● **Goal of the exercise**: Put every line of text from the entries below into a Markdown table with the columns Row and Line, numbering the rows and skipping blank lines. Leave the pictures out.

● **Task inputs**:
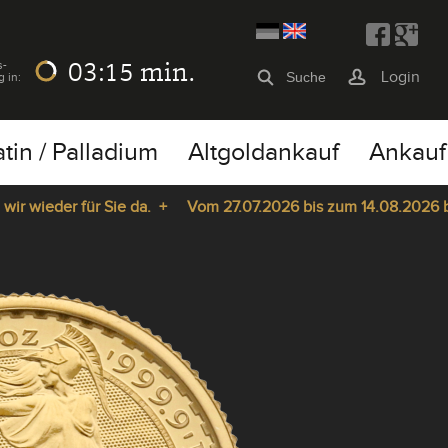
03:15
min.
s-
Login
g in:
atin / Palladium
Altgoldankauf
Ankauf
wieder für Sie da. +
Vom 27.07.2026 bis zum 14.08.2026 bleib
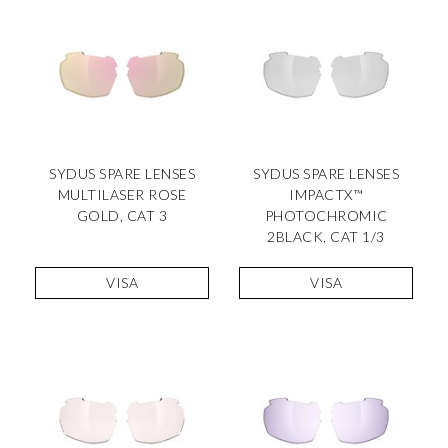
SYDUS SPARE LENSES
SYDUS SPARE LENSES
MULTILASER ROSE
IMPACTX™
GOLD, CAT 3
PHOTOCHROMIC
2BLACK, CAT 1/3
VISA
VISA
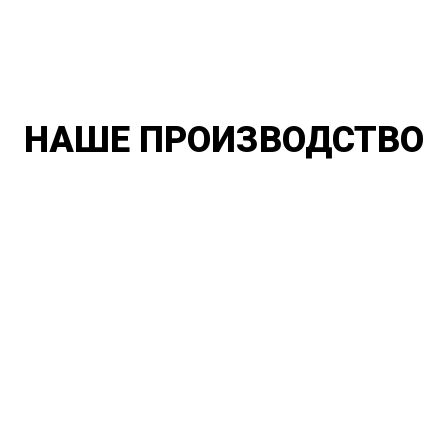
НАШЕ ПРОИЗВОДСТВО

● **Solution for this exercise**:
| Row | Line |
|---|---|
| 1 | 03:15 |
| 2 | min. |
| 3 | s- |
| 4 | Login |
| 5 | g in: |
| 6 | atin / Palladium |
| 7 | Altgoldankauf |
| 8 | Ankauf |
| 9 | wieder für Sie da. + |
| 10 | Vom 27.07.2026 bis zum 14.08.2026 bleib |
| 11 | SYDUS SPARE LENSES |
| 12 | SYDUS SPARE LENSES |
| 13 | MULTILASER ROSE |
| 14 | IMPACTX™ |
| 15 | GOLD, CAT 3 |
| 16 | PHOTOCHROMIC |
| 17 | 2BLACK, CAT 1/3 |
| 18 | VISA |
| 19 | VISA |
| 20 | НАШЕ ПРОИЗВОДСТВО |